Pièces à fournir pour justifier la propriété du véhicule :
  • Une autorisation officielle de destruction délivrée par les autorités compétentes ;
  • Une fiche attestant la propriété du véhicule ;
  • La facture d’achat du véhicule qui doit être à la disposition du propriétaire.

La justification de la propriété d’un véhicule se fait principalement par un acte de vente légalisé entre l’acheteur et le vendeur. Seuls le propriétaire direct et le vendeur en question possèdent cet acte. Par conséquent, cette facture fait valoir les droits de propriété de l’acheteur.
Succinctement, après avoir reçu ces documents, les centres VHU peuvent enfin procéder à la destruction dudit véhicule. Cette approbation suit les recommandations prescrites par l’article 16 de l’arrêté du 9 février 2009 relatif aux modalités des véhicules.
En résumé, l’attestation d’achat et les documents susmentionnés constituent les passes droites d’une destruction de véhicules non immatriculés.

La possibilité ou non d’une opération de destructions de véhicules auprès d’un centre VHU non agréé

Les règles sont claires concernant l’article R. 322-9 du Code de la route. Une démolition ou une cession de destruction d’un véhicule tout genre nécessite la remise d’un certificat d’immatriculation ou un acte attestant l’appartenance du véhicule au dit propriétaire auprès du centre de broyeur. Toutefois, les dispositions n'existent pas sur le titre d’agrément de centre de démolition auquel on doit s’adresser. Selon le IV du même article : « Les dispositions du présent article s’appliquent également à la destruction des véhicules autres que ceux visés au I. Leur propriétaire n’est toutefois pas tenu de s’adresser à un centre VHU agréé. »
Encore une fois, le titre agréé du centre VHU n’est nullement mentionné dans les formalités prévues par l’article 16 du 9 février 2009 relatif aux modalités d’immatriculation des véhicules. L’article prévoit seulement les modalités de paperasses de cession de destruction comme la déclaration d’achat et la déclaration d’intention de destruction. Ces démarches sont soumises à un centre de VHU.
Par conséquent, aucune réglementation ne mentionne l'obligation d’enregistrement des DAD ou DID par un centre VHU agréé. L’agrément n’est pas obligatoire pour réaliser les opérations de destruction de véhicules. Et cela encore grâce au titre I de l’article précédent. En effet, cette partie indique seulement les prérequis de déclaration de destruction et n'obligent en aucun cas la nécessité d’agrément du centre VHU.
Cependant, un seul cas, selon le cerfa 14365*01, requiert un numéro d’agrément VHU. Cela s’applique notamment pour les véhicules VP, les CTTE et un cyclomoteur à 3 roues. Les règles sont, dans ce cas, souples par rapport au statut du centre VHU.
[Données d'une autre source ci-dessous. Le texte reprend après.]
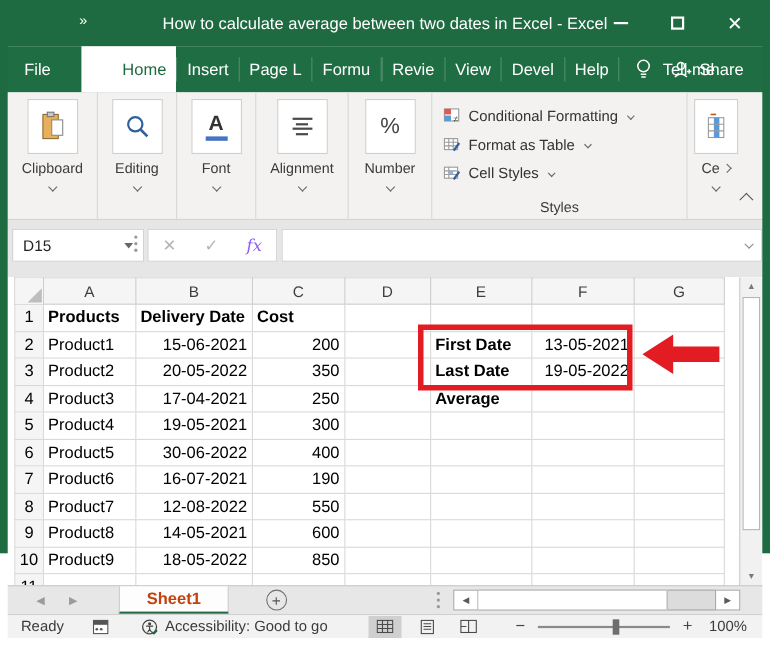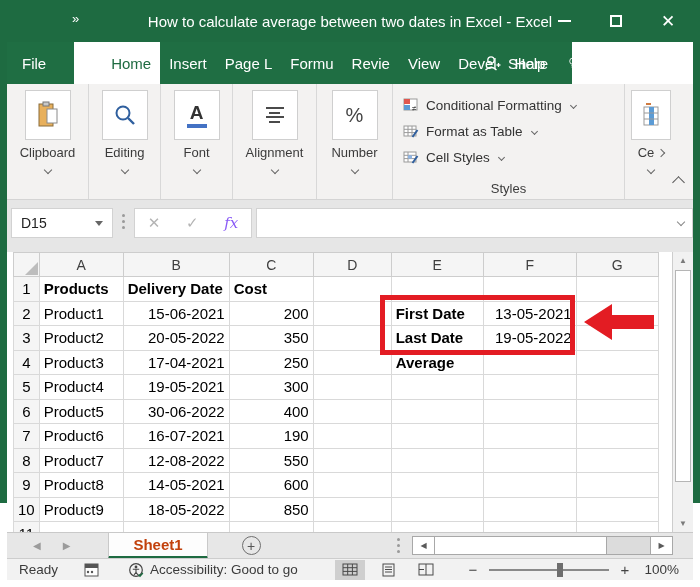--- a/index.html
+++ b/index.html
@@ -25,7 +25,7 @@
   .wc-close-glyph { font-size:17px; line-height:1; }
 
   
-  .tabrow { position:absolute; left:0; top:42px; width:572px; height:42px; background:#1f6e43; display:flex; align-items:stretch; }
+  .tabrow { position:absolute; left:0; top:42px; width:700px; height:42px; background:#1f6e43; display:flex; align-items:stretch; }
   .mtab { display:flex; align-items:center; padding:0 9px; color:#fff; font-size:15px; position:relative; white-space:nowrap; }
   .mtab.file { padding:0 18px 0 22px; margin-right:10px; }
   .mtab.active { background:#fff; color:#1e6b41;padding-left:37px; }

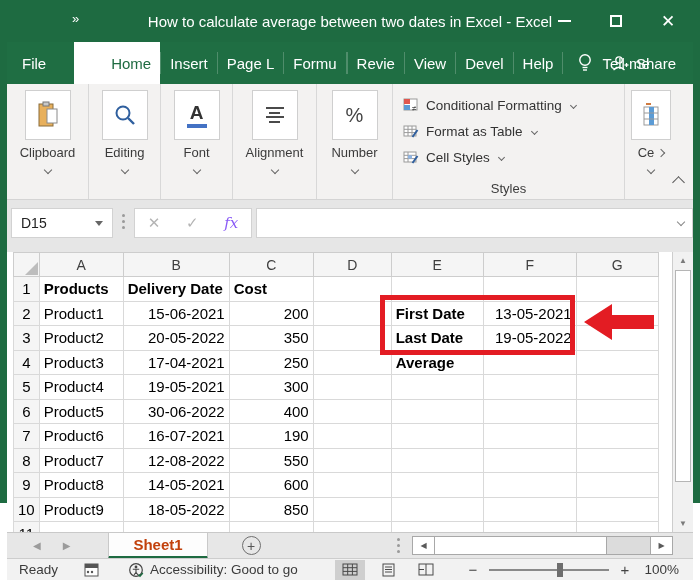--- a/index.html
+++ b/index.html
@@ -57,7 +57,7 @@
 
   
   .formula-row { position:absolute; left:7px; top:200px; width:686px; height:52px; background:#e6e6e6; }
-  .namebox { position:absolute; left:4px; top:8px; width:102px; height:30px; background:#fff; border:1px solid #d2d2d2; display:flex; align-items:center; }
+  .namebox { position:absolute; left:4px; top:8px; width:120px; height:30px; background:#fff; border:1px solid #d2d2d2; display:flex; align-items:center; }
   .namebox-text { margin-left:9px; font-size:14px; color:#222; flex:1; }
   .namebox-arrow { width:0; height:0; border-left:4px solid transparent; border-right:4px solid transparent; border-top:5px solid #666; margin-right:9px; }
   .fdots { position:absolute; left:115px; top:14px; display:flex; flex-direction:column; gap:3px; }

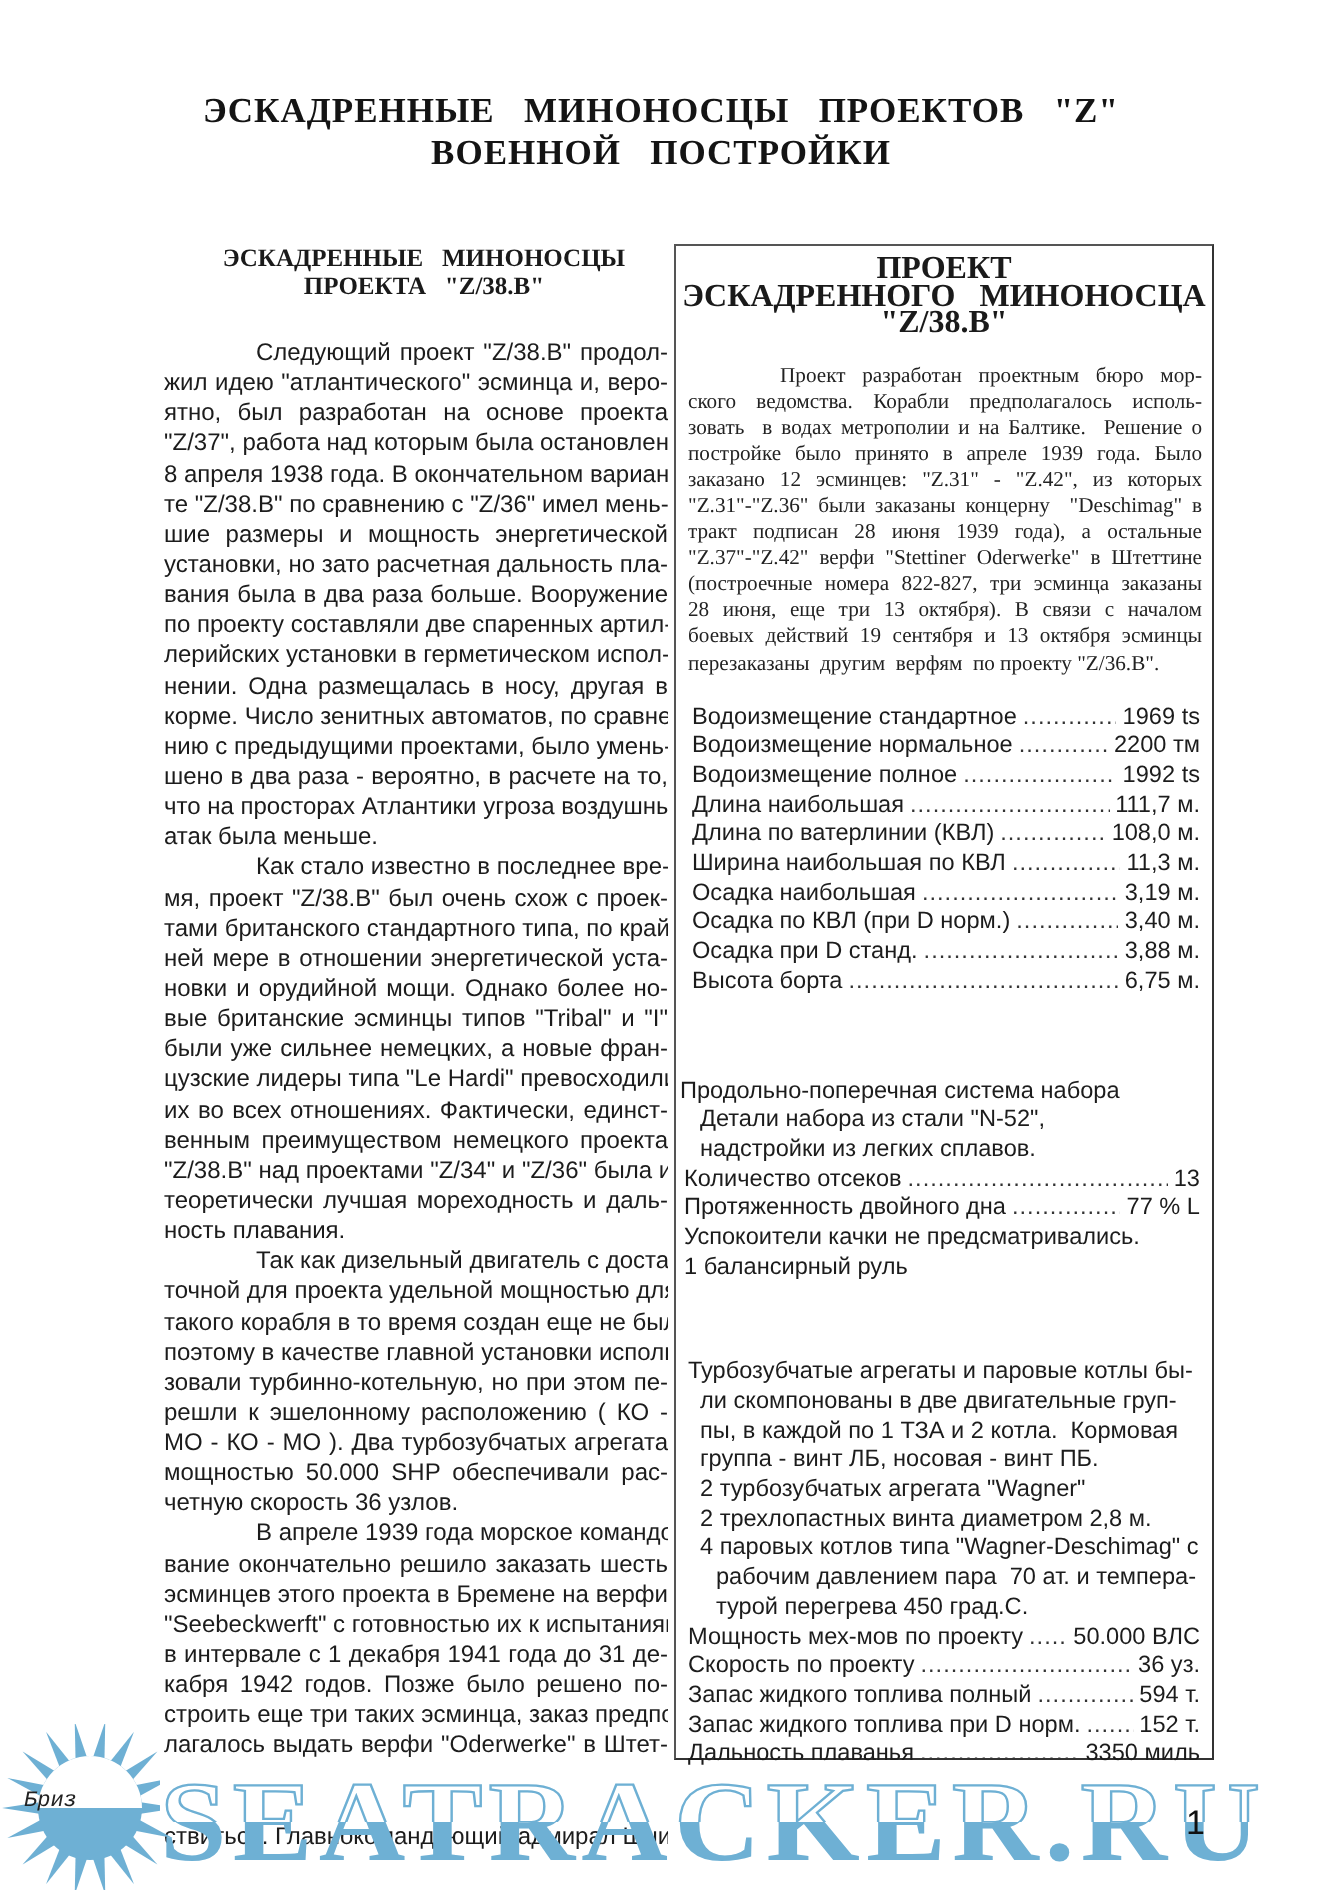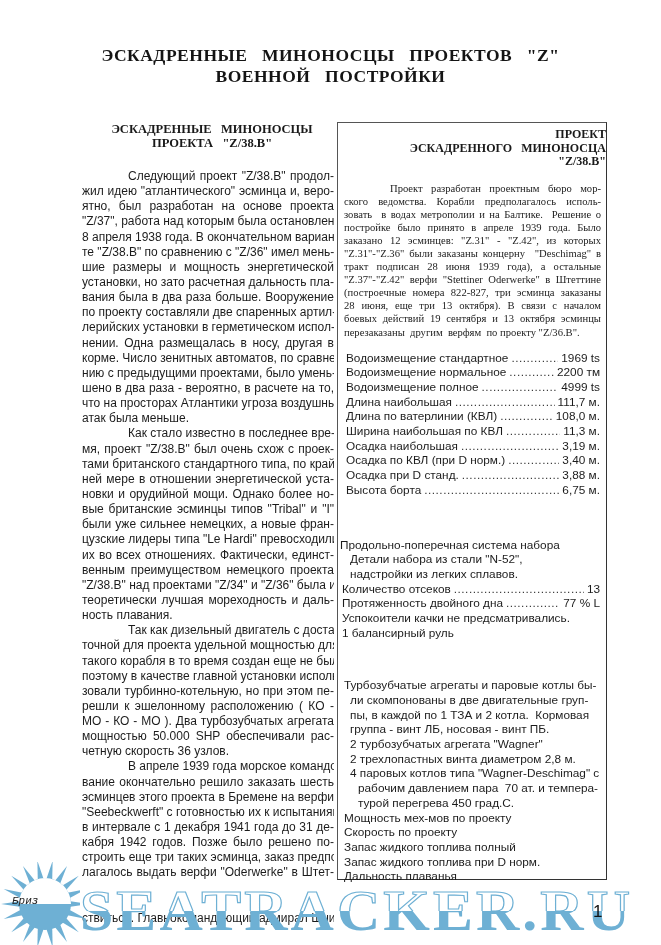--- a/index.html
+++ b/index.html
@@ -32,8 +32,8 @@
     border: 1px solid #555; border-right: 1.5px solid #333; border-bottom: 1.5px solid #333;
   }
   .box-heading {
-    margin-top: 5px; text-align: right; font-family: "Liberation Serif", serif;
-    font-weight: bold; font-size: 12px; line-height: 13.5px; color: #1a1a1a;
+    margin-top: 5px; text-align: center; font-family: "Liberation Serif", serif;
+    font-weight: bold; font-size: 16px; line-height: 13.5px; color: #1a1a1a;
   }
   .box-heading div { white-space: pre; }
   .box-intro {

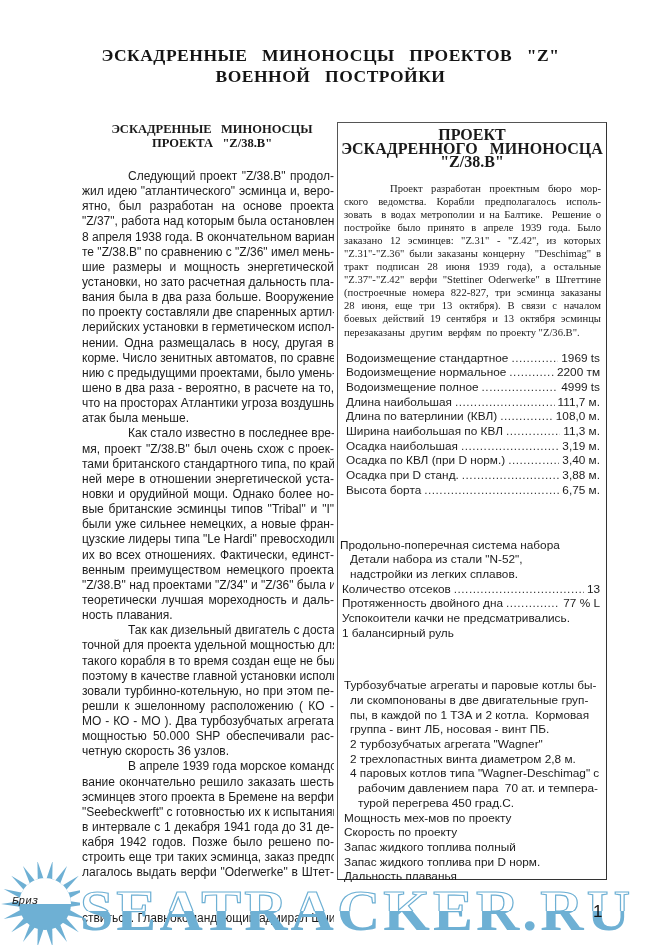--- a/index.html
+++ b/index.html
@@ -193,7 +193,7 @@
       <div class="spec-row">
         <span class="lbl">Водоизмещение полное</span>
         <span class="dots"></span>
-        <span class="val">4999 ts</span>
+        <span class="val">1992 ts</span>
       </div>
       <div class="spec-row">
         <span class="lbl">Длина наибольшая</span>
Cession pour destruction de véhicule avec une immatriculation étrangère

Ce cas est assez fréquent lors d’une cession de destruction de véhicule. Mais les règles administratives demeurent les mêmes que celles mentionnées précédemment. Toutefois, ces véhicules à immatriculations étrangères ne requièrent pas un enregistrement dans le SIV.
Une fois que le propriétaire veut ou doit faire détruire son véhicule, ledit véhicule doit être remis au centre de VHU. Il se munira des documents officiels requis dans le paragraphe 2 du chapitre. Le centre habilité à la destruction des véhicules se chargera des démarches de cession de véhicule pour destruction. Une fois le service effectué, celui-ci transmettra les dossiers complets ou le titre au pays d’origine du véhicule. Il peut, toutefois, le remettre à l’ambassade ou au consulat du pays d’immatriculation pour une déclaration officielle.